Com base na ideia de que os órgãos já estão instituindo grupos de servidores responsáveis para implementar as diretrizes da nova Lei, alguns passos podem ser destacados. Assim, este trabalho busca trazer, sem a intenção de exaurir, um rol de possibilidades de desenvolvimento de atividades voltadas a preparar o caminho a ser trilhado após o advento da nova Lei.
Para melhor compreensão e objetividade, é preciso disciplinar os temas a serem tratados e a forma de abordagem, bem como estabelecer um cronograma, no sentido de delimitar o escopo do trabalho. Desse modo, apresentamos, a seguir, alguns passos com 50 possíveis situações práticas a serem observadas.
[1] Modalidades velhas e novas: concorrência, pregão, diálogo competitivo. No entanto, em que pese a Lei nº 14.133/2021 prever a modalidade da concorrência novamente, esta não se apresenta da mesma forma que na Lei nº 8.666/1993. Na mesma linha de raciocínio está o novo pregão, que carece de regulamentação.

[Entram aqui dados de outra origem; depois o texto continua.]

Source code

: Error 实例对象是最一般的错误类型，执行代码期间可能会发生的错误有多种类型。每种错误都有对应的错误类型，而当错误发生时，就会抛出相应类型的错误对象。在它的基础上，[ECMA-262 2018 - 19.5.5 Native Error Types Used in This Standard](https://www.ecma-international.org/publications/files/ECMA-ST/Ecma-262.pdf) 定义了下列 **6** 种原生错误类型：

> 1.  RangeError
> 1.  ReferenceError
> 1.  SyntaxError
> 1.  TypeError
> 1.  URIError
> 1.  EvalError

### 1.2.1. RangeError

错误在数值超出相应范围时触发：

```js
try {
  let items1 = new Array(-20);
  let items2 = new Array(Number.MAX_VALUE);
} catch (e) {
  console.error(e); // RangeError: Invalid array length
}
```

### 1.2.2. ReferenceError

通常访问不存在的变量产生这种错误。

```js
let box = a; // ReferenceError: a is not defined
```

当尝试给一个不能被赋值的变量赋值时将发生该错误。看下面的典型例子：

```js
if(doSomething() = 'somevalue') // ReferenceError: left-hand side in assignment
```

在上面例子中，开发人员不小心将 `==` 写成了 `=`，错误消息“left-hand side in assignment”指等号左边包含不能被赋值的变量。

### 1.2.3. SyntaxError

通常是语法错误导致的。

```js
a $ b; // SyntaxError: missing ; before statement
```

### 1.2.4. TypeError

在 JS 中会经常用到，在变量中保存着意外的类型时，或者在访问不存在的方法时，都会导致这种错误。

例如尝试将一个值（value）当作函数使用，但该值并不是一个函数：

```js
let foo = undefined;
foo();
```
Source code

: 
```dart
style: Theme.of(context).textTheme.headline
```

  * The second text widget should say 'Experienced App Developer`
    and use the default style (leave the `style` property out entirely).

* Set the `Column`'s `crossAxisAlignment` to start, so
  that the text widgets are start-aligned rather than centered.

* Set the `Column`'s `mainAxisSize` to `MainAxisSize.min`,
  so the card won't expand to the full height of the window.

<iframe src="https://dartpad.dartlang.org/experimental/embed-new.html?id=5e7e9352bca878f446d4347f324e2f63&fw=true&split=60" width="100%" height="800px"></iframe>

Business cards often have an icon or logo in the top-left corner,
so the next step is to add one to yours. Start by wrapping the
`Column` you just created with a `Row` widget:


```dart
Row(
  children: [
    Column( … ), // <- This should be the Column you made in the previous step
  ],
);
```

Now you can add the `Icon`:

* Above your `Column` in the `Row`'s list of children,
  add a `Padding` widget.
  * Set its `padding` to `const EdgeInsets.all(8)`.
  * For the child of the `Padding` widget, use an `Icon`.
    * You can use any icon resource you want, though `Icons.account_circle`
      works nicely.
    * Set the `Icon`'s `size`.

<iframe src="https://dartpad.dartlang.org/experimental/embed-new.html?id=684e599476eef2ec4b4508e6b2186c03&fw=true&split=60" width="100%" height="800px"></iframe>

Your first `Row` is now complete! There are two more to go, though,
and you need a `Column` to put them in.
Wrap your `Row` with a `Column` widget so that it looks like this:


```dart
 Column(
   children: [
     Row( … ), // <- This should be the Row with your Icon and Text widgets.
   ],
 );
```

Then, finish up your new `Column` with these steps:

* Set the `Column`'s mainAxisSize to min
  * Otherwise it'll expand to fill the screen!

[2] Lei nº 14.133/2021: “Art. 1º Esta Lei estabelece normas gerais de licitação e contratação para as Administrações Públicas diretas, autárquicas e fundacionais da União, dos Estados, do Distrito Federal e dos Municípios, e abrange: I – os órgãos dos Poderes Legislativo e Judiciário da União, dos Estados e do Distrito Federal e os órgãos do Poder Legislativo dos Municípios, quando no desempenho de função administrativa; II – os fundos especiais e as demais entidades controladas direta ou indiretamente pela Administração Pública”.
[3] “O texto do novel diploma enfatiza pontos importantes que a liderança deve ater-se quando do exercício de seu papel, como as medidas de integridade voltadas aos agentes públicos (artigo 7º, III e §1º; artigo 9º); a gestão por competência (artigo 7º, I e II) e a matriz de responsabilidade (artigo 8º); a segregação de funções (artigo 7º, §1º); o plano de capacitação (artigo 18, §1º, X; artigo 169, §3º, I; artigo 173); e a definição de funções (artigo 8º, §3º e 4º).” (CAMARÃO, 2021)
[4] Lei nº 14.133/2021: “Art. 17. O processo de licitação observará as seguintes fases, em sequência: I – preparatória; II – de divulgação do edital de licitação; III – de apresentação de propostas e lances, quando for o caso; IV – de julgamento; V – de habilitação; VI – recursal; VII – de homologação”.